Metin alıntısı:
**********

Peygamber Efendimiz (asm), bir hadîs-i şerifinde, “Biliniz ki Allah ve Resulü müşâvereden müstağnidirler. Fakat Allah bunu benim ümmetime bir rahmet kıldı. Onlardan her kim istişare ederse doğru yoldan mahrum kalmaz. Her kim de terk ederse hatadan kurtulmaz” şeklinde buyurmaktadır.
DİZİ-1: ALİ VAPURLU
Bediüzzaman Hazretleri içinde bulunduğumuz asrın müceddid-i âhirzamanı olması itibariyle hem Nur Talebelerinin hem de ehl-i imanın; imanî, içtimaî ve siyasî konularda ifrat ve tefrite düşmeden sırât-ı müstakimde ilerleyerek hem dünyevî ve hem de uhrevî saadetlerini temin etmeleri için iki esasa sımsıkı sarılmalarını tavsiye etmiştir.

**********

Görev kayıtları:
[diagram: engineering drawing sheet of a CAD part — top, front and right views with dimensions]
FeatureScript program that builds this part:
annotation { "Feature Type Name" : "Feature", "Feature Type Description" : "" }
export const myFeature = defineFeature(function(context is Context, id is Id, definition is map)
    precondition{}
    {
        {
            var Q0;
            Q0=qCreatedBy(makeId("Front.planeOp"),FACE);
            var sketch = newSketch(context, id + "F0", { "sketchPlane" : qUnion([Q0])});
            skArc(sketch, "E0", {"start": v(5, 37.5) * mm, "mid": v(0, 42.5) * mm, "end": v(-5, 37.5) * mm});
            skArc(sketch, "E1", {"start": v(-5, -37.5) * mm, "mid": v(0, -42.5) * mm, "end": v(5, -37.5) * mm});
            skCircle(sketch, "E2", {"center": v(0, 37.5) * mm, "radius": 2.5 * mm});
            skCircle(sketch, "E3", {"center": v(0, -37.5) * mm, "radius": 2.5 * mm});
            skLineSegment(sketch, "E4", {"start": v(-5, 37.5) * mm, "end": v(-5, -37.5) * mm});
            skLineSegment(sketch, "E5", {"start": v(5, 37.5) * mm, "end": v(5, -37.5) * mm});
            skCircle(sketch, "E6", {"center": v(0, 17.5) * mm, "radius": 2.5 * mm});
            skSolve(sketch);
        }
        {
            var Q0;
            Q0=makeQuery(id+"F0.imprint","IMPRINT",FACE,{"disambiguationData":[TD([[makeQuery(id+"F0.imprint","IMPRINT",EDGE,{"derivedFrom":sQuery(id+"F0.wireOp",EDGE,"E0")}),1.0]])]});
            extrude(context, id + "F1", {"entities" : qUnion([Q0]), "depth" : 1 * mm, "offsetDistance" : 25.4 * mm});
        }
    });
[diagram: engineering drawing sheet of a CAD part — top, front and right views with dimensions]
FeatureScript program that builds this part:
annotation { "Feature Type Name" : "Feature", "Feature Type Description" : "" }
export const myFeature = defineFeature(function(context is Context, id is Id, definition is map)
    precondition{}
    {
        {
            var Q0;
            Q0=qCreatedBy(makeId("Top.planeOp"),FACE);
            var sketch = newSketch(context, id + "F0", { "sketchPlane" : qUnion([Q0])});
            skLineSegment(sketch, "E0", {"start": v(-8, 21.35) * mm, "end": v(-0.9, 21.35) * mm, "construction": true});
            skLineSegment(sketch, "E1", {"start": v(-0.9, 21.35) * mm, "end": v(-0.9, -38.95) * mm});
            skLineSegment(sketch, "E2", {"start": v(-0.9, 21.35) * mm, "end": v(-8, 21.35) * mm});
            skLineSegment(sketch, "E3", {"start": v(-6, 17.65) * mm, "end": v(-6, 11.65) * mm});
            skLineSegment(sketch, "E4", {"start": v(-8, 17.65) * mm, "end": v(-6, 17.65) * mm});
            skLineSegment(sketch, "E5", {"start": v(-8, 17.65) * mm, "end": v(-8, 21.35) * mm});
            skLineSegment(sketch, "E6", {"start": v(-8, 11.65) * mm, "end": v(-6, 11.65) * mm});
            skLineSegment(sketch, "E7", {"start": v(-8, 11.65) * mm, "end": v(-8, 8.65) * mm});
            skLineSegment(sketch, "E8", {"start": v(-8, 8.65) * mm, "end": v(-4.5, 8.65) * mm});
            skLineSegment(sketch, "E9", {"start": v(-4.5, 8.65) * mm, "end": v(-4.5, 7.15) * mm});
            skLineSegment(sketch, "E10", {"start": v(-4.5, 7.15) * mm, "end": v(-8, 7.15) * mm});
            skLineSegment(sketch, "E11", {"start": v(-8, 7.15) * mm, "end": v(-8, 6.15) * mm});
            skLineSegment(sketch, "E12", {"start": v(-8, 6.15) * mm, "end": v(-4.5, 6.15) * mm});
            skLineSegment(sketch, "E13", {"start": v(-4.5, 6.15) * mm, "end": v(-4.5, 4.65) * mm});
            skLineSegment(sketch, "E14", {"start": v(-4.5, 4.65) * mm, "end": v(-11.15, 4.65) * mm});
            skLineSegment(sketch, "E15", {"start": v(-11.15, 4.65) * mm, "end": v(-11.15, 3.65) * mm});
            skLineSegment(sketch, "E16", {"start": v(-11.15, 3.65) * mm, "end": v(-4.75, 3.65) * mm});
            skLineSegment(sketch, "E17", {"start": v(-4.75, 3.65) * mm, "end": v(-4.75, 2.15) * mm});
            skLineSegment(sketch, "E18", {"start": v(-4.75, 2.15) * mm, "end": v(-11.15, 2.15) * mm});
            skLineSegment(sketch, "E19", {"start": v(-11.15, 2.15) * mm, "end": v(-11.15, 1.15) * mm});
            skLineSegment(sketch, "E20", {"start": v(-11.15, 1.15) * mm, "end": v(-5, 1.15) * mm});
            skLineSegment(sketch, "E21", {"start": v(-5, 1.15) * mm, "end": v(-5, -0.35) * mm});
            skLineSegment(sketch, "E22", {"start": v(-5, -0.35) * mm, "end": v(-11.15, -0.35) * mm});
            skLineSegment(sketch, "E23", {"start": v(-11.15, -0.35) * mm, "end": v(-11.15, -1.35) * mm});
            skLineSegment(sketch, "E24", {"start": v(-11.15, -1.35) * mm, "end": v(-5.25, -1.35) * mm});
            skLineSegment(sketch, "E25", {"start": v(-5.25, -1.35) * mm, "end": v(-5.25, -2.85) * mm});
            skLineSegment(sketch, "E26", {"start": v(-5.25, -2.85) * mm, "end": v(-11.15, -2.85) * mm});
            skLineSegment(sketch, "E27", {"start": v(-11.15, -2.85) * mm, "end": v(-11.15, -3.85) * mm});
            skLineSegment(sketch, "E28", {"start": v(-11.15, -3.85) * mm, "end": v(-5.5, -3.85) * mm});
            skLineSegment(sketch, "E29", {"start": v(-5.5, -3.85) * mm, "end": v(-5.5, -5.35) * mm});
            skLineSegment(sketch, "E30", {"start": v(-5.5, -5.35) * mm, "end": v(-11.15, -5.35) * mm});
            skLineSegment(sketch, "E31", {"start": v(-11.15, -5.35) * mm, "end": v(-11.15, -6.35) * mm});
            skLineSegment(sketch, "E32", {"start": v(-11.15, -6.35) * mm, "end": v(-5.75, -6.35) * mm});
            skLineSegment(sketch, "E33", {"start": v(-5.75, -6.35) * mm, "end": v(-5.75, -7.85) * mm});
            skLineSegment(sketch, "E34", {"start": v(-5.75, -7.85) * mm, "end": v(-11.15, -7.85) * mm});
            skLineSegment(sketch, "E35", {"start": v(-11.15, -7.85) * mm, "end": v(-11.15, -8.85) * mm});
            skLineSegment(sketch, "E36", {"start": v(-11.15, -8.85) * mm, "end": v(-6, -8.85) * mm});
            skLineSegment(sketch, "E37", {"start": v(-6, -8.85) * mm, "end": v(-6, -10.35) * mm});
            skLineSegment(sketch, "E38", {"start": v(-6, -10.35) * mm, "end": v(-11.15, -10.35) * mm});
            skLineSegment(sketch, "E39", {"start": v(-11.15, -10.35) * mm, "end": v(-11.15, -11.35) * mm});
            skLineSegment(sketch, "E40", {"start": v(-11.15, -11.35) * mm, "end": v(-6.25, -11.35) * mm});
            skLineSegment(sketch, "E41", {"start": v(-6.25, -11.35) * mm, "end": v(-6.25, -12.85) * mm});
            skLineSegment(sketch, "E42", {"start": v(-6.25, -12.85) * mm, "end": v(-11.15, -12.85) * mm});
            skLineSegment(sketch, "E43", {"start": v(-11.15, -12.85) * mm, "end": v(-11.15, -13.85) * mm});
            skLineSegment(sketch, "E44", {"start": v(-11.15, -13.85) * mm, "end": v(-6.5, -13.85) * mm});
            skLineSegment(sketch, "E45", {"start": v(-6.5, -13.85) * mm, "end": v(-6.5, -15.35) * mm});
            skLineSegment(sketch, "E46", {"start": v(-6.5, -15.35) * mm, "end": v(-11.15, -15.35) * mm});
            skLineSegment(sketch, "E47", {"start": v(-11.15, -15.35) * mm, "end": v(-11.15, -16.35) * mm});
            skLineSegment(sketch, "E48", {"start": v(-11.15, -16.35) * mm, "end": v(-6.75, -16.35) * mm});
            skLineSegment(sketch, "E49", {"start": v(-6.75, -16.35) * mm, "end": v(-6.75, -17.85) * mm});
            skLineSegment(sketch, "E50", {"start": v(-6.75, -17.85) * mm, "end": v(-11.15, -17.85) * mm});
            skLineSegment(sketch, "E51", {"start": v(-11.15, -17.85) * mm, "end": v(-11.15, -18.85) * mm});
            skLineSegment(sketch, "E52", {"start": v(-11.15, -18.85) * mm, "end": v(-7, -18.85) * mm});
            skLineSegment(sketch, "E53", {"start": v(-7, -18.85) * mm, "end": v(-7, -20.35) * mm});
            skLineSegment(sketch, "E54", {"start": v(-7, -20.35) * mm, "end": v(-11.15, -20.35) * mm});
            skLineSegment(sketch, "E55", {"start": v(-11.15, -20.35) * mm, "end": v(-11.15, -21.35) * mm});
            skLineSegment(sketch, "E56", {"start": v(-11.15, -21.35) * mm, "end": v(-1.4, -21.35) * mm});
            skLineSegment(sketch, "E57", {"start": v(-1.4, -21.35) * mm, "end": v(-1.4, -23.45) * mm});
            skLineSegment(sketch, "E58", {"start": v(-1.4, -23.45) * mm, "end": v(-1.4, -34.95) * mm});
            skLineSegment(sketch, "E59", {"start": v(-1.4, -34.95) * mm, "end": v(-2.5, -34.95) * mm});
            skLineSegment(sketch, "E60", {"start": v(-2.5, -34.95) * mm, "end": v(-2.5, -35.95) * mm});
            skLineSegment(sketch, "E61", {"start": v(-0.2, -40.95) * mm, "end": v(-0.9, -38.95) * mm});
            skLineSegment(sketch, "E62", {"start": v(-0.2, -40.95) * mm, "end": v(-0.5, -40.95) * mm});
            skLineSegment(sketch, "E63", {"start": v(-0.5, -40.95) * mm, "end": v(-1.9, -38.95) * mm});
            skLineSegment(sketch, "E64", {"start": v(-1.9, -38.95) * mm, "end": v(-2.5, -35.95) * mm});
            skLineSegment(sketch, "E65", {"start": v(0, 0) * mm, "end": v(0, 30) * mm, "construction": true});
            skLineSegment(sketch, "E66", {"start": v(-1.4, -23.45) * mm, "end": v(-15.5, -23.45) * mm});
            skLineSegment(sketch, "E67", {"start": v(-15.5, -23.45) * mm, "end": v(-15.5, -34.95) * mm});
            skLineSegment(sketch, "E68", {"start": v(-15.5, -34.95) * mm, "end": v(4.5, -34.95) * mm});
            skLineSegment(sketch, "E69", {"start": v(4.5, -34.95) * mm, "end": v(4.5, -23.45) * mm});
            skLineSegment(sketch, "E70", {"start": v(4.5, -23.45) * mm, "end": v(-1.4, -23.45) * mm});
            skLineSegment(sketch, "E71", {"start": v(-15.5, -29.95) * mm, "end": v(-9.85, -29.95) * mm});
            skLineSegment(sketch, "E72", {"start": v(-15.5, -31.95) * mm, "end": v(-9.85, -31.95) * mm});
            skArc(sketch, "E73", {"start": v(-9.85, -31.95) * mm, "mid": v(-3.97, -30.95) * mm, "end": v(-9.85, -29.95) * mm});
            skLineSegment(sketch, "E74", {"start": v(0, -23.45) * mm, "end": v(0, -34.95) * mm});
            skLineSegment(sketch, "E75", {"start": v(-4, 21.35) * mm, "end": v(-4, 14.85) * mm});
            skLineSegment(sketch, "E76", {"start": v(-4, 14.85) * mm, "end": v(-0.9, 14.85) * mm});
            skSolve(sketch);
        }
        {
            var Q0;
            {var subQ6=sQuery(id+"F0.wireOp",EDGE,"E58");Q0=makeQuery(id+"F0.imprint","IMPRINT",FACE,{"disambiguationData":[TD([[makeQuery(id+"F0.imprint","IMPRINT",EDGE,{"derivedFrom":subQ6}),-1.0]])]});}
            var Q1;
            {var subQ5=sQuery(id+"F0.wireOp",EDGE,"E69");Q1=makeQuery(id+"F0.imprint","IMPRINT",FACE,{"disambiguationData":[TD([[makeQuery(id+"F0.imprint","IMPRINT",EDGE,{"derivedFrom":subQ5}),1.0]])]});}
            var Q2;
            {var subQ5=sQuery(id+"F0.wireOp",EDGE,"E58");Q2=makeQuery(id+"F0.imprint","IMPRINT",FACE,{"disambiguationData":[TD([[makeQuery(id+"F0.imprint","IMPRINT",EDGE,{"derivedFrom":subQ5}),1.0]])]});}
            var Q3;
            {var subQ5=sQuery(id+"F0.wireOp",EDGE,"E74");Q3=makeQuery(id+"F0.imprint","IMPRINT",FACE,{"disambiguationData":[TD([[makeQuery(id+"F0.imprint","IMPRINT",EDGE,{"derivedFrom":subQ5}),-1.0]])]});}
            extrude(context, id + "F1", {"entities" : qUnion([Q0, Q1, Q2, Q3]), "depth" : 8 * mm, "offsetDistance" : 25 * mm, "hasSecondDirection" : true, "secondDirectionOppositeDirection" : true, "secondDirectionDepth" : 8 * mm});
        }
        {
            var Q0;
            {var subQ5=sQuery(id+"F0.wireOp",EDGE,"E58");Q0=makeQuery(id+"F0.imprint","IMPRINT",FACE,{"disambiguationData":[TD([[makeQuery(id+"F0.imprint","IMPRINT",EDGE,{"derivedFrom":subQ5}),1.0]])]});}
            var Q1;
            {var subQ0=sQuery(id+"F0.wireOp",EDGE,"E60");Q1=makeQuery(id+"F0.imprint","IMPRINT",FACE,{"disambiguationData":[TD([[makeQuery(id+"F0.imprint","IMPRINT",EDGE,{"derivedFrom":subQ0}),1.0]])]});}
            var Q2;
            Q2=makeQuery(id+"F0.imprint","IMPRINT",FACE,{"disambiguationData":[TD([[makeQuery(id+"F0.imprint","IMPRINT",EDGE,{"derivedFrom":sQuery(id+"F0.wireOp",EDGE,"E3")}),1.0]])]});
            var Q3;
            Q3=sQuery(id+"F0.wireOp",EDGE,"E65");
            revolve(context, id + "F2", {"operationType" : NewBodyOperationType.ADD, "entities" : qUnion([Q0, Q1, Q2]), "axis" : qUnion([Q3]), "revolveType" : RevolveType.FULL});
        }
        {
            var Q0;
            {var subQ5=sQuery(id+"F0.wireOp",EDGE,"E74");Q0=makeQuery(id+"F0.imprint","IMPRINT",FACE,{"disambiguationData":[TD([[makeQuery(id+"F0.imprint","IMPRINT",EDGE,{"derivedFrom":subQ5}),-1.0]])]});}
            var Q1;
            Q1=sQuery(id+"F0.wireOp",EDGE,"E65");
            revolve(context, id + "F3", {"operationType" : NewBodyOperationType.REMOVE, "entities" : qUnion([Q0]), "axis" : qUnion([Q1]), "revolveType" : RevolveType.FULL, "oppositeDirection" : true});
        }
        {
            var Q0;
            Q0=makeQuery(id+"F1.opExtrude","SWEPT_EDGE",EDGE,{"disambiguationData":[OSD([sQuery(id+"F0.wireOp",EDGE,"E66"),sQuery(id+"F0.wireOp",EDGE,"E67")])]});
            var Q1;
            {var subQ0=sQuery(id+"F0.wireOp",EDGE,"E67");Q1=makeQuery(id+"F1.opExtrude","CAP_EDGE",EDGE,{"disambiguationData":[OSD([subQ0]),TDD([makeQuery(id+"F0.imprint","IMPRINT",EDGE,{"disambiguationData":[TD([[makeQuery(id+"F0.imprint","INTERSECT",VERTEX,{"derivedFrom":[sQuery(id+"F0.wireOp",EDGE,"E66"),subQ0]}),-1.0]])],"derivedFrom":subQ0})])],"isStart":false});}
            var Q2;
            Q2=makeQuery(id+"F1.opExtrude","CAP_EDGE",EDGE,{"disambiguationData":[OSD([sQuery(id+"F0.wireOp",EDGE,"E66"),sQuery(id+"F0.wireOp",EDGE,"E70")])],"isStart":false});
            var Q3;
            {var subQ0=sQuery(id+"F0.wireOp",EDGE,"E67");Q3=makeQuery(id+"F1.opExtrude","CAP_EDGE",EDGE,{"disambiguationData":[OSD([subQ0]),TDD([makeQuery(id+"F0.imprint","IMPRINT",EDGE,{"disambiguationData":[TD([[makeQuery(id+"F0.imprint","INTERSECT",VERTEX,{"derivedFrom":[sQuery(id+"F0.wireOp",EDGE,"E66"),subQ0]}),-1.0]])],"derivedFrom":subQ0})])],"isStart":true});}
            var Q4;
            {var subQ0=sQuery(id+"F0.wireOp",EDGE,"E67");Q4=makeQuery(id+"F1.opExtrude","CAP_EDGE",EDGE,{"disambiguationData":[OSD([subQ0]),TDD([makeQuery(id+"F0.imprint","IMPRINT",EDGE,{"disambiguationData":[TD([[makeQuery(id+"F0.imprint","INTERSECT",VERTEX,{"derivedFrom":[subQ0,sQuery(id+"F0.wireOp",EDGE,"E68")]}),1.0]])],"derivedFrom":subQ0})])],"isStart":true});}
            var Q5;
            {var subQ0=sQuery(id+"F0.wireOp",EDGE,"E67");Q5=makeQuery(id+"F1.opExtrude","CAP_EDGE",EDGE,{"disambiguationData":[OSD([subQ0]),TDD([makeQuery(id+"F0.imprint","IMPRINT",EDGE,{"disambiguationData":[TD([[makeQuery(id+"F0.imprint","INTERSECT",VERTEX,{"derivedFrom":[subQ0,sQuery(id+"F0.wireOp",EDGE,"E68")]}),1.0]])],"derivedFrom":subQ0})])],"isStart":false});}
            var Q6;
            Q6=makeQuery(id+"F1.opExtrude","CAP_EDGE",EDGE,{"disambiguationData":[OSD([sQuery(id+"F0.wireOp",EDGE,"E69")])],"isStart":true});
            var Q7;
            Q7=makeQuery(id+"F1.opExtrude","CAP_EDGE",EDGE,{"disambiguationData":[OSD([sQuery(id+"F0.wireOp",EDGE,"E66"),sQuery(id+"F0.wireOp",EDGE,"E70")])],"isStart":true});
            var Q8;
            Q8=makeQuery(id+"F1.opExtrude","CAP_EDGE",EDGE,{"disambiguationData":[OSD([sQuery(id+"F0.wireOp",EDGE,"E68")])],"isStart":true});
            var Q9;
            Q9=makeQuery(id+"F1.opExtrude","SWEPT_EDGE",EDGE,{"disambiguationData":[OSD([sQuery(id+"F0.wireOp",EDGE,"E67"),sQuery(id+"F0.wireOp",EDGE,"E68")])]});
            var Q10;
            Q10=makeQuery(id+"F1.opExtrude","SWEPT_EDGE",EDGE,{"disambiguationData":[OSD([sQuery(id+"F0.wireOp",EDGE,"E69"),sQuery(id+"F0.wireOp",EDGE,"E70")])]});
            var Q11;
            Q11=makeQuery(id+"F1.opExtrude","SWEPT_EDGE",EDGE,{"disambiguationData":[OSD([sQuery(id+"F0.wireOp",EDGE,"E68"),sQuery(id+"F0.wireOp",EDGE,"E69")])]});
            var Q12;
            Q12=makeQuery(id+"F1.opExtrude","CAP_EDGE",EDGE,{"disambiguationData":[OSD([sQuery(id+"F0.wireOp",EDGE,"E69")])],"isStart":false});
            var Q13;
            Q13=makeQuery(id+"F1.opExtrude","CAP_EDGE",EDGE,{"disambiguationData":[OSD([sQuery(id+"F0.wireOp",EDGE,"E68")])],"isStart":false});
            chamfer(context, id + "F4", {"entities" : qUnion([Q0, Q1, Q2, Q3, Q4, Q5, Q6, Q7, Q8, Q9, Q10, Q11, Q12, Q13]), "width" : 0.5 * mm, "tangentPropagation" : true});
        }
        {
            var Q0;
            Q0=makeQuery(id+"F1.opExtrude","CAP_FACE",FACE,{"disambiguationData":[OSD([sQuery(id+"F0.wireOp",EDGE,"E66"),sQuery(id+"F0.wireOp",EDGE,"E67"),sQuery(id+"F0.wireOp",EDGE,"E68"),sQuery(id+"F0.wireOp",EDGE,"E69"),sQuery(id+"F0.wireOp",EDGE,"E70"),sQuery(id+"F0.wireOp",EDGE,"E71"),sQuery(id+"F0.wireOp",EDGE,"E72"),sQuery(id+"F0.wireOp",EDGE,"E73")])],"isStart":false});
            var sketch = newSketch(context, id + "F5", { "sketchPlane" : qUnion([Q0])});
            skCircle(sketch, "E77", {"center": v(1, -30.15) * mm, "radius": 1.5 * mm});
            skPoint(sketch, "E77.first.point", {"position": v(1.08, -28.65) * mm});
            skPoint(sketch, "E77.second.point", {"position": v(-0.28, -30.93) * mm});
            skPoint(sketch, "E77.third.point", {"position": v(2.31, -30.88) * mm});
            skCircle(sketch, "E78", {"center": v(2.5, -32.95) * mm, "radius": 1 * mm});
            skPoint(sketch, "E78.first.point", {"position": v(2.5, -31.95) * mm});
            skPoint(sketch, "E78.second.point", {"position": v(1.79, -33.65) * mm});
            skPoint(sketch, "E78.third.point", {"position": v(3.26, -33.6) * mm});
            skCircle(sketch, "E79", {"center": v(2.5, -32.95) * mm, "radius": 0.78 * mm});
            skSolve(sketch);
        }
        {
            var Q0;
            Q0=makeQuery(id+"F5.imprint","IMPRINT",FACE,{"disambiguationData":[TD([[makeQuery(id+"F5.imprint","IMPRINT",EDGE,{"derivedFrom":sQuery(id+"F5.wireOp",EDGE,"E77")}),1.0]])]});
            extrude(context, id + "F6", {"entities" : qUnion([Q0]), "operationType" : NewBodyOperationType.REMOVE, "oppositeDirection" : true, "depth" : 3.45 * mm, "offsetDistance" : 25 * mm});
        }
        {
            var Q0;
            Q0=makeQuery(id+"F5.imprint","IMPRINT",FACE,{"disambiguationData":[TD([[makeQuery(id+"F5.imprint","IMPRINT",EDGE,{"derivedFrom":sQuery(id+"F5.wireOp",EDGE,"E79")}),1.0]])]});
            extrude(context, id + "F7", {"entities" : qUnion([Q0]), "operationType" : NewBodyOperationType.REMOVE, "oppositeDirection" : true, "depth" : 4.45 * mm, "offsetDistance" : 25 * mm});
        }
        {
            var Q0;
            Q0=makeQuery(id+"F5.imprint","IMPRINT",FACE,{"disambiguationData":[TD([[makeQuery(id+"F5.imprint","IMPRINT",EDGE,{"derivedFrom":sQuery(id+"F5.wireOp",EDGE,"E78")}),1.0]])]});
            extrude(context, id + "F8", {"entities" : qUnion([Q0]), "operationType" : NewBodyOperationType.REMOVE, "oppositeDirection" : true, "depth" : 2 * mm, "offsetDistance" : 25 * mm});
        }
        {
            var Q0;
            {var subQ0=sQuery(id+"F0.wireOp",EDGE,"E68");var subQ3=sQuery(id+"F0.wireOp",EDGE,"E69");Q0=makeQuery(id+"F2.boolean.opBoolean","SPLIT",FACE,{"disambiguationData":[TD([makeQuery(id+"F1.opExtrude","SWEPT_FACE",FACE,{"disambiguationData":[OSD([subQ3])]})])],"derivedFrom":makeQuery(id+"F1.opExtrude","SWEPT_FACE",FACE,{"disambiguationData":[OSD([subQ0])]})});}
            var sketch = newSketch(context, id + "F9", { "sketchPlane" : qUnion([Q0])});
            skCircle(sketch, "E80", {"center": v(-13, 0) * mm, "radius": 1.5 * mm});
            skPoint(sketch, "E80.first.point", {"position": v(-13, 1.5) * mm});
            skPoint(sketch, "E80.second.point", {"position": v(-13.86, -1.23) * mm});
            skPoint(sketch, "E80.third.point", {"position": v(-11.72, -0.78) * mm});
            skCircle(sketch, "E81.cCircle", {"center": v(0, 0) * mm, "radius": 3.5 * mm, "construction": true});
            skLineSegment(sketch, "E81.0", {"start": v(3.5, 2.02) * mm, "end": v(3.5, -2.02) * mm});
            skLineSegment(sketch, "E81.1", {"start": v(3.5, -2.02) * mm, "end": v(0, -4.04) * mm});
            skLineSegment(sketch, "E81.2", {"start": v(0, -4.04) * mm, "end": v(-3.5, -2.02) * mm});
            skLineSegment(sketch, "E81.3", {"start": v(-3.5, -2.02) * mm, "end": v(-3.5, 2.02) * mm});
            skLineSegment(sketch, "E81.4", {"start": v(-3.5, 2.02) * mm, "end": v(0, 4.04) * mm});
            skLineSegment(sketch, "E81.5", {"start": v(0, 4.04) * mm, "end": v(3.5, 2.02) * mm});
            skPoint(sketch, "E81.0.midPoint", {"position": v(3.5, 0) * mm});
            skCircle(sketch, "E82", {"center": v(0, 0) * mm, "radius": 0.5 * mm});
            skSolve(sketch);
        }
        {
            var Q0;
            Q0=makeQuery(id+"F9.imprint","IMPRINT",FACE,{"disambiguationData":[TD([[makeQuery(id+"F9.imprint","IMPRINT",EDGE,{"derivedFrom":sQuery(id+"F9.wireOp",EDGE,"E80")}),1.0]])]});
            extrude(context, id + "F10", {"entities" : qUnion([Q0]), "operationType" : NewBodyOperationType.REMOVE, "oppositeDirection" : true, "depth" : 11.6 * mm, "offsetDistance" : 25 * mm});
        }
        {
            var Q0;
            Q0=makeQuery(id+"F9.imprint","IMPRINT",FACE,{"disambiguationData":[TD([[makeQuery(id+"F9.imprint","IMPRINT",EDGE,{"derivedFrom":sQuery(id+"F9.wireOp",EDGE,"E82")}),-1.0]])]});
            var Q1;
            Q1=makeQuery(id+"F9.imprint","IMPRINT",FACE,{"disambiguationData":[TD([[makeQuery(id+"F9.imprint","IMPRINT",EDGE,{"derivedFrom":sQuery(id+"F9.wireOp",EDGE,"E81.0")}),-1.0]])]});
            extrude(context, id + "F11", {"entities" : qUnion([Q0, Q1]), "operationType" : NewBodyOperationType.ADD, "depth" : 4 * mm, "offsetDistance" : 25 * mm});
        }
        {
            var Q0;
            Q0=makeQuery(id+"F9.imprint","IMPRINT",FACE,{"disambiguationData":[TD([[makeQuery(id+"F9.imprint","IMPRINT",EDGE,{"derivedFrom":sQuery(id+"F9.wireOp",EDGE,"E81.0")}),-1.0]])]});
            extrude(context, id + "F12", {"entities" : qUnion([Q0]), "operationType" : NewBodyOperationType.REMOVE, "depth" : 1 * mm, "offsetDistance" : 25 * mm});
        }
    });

**********

Yönerge 1: İstişare konusundaki metni baştan sona kelimesi kelimesine tekrar yazın.
Yönerge 2: Kayıtların ilk satırından "v(0, 42.5) *" ifadesini içeren satıra kadar, iki uç da dahil olmak üzere, satırları aynen alıntılayın. Bunların dışında hiçbir satır eklemeyin.
Metin ile kayıtlar arasında herhangi bir bağlantı bulunmamaktadır.

Görev sonucu 1:
Peygamber Efendimiz (asm), bir hadîs-i şerifinde, “Biliniz ki Allah ve Resulü müşâvereden müstağnidirler. Fakat Allah bunu benim ümmetime bir rahmet kıldı. Onlardan her kim istişare ederse doğru yoldan mahrum kalmaz. Her kim de terk ederse hatadan kurtulmaz” şeklinde buyurmaktadır.
DİZİ-1: ALİ VAPURLU
Bediüzzaman Hazretleri içinde bulunduğumuz asrın müceddid-i âhirzamanı olması itibariyle hem Nur Talebelerinin hem de ehl-i imanın; imanî, içtimaî ve siyasî konularda ifrat ve tefrite düşmeden sırât-ı müstakimde ilerleyerek hem dünyevî ve hem de uhrevî saadetlerini temin etmeleri için iki esasa sımsıkı sarılmalarını tavsiye etmiştir.

Görev sonucu 2:
[diagram: engineering drawing sheet of a CAD part — top, front and right views with dimensions]
FeatureScript program that builds this part:
annotation { "Feature Type Name" : "Feature", "Feature Type Description" : "" }
export const myFeature = defineFeature(function(context is Context, id is Id, definition is map)
    precondition{}
    {
        {
            var Q0;
            Q0=qCreatedBy(makeId("Front.planeOp"),FACE);
            var sketch = newSketch(context, id + "F0", { "sketchPlane" : qUnion([Q0])});
            skArc(sketch, "E0", {"start": v(5, 37.5) * mm, "mid": v(0, 42.5) * mm, "end": v(-5, 37.5) * mm});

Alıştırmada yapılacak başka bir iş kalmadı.